"I’ve yelled at my TV screen five times while watching the Nuggets make their selections in the NBA Draft: In 1991 when they drafted Mark Macon and passed on Stacey Augmon, 1997 when they drafted Tony Battie and passed on Ron Mercer (I didn't know Tracy McGrady would be a superstar), 1998 when they drafted LaFrentz and passed on Carter, Jamison and Pierce (ditto not knowing about Nowitzki), 2001 when they drafted Nikoloz Tskitishvili and passed on Caron Butler, and 2006 when they drafted Leon Powe in the second round - an absolute steal - only to trade him to Boston for nothing that same day."

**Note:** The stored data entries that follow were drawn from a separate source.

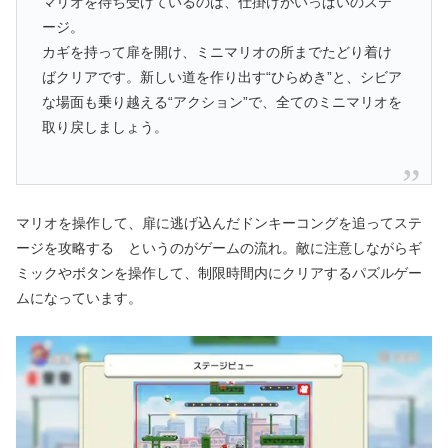
マリオを待ち受けているのは、仕掛けがいっぱいのステ
ージ。
カギを持って扉を開け、ミニマリオの所までたどり着け
ばクリアです。新しい道を作り出す“ひらめき”と、シビア
な場面も乗り越える“アクション”で、全てのミニマリオを
取り戻しましょう。
マリオを操作して、扉に逃げ込んだドンキーコングを追ってステ
ージを攻略する というのがゲームの流れ。敵に注意しながらギ
ミックやボタンを操作して、制限時間内にクリアするパズルゲー
ムになっています。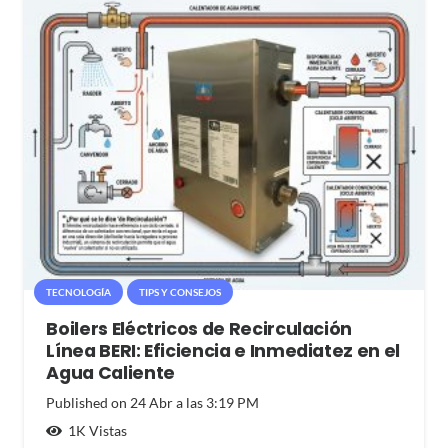
TECNOLOGÍA
TIPS Y CONSEJOS
Boilers Eléctricos de Recirculación
Línea BERI: Eficiencia e Inmediatez en el
Agua Caliente
Published on
24 Abr a las 3:19 PM
1K
Vistas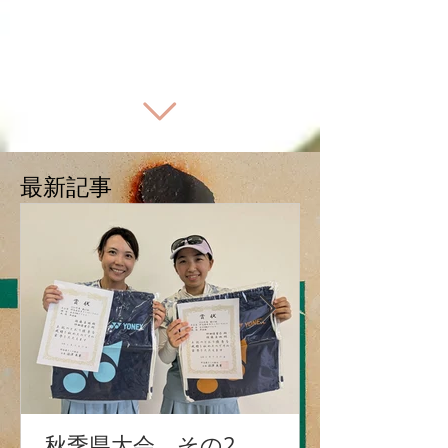
最新記事
秋季県大会 その2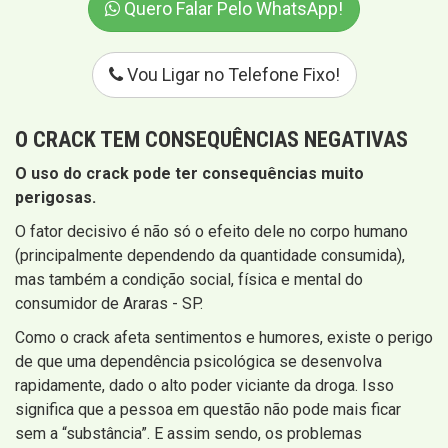
Quero Falar Pelo WhatsApp!
Vou Ligar no Telefone Fixo!
O CRACK TEM CONSEQUÊNCIAS NEGATIVAS
O uso do crack pode ter consequências muito
perigosas.
O fator decisivo é não só o efeito dele no corpo humano
(principalmente dependendo da quantidade consumida),
mas também a condição social, física e mental do
consumidor de Araras - SP.
Como o crack afeta sentimentos e humores, existe o perigo
de que uma dependência psicológica se desenvolva
rapidamente, dado o alto poder viciante da droga. Isso
significa que a pessoa em questão não pode mais ficar
sem a “substância”. E assim sendo, os problemas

After watching Powe's halftime piece during tonight's ABC telecast of the NBA Finals, I was going to blog about how obvious it is now why Nuggets "GM" Mark Warkentien traded him right away. After all, Powe represents the exact opposite of everything that the players Wark has either drafted, traded for or signed during his tenure in the NBA: heart, hard work, coachability, professionalism, toughness, unselfishness, good character, studious, and so on.
But then, after watching Powe dominate the third quarter and finish with 21 points on 6-7 shooting and 9-13 from the line, I went back to yelling at my TV screen.
You see, when the Nuggets drafted Powe in 2006, I thought we pulled off the biggest steal in the draft and I immediately referred to him as our "Nene/K-Mart Insurance." If you remember, in 2005-06 Nene had played in just one game before ripping his ACL and Kenyon Martin played in only 56 games due to knee problems of his own. Meanwhile, Powe was dominating the PAC-10 with 20/10 numbers (spending a lot time in L.A. back then, I was able to watch him play frequently) and the only thing scaring off the scouts were his two knee surgeries. Therefore, when the Nuggets snagged Powe in the second round, I thought we pulled a fast one on the entire league and got exactly what they needed: an inexpensive yet effective backup power forward.
But soon after drafting Powe, ESPN announced that the pick had been traded to Boston for a future second round pick and my heart sunk. Apparently Warkentien justifies the trade by saying that that future pick was used to acquire J.R. Smith, but that's total nonsense. When the Smith trade became a possibility, I'm damn sure the Nuggets could have procured a future second rounder from somewhere. Because while second round picks may grow on trees, high character / hard working guys like Leon Powe certainly don't.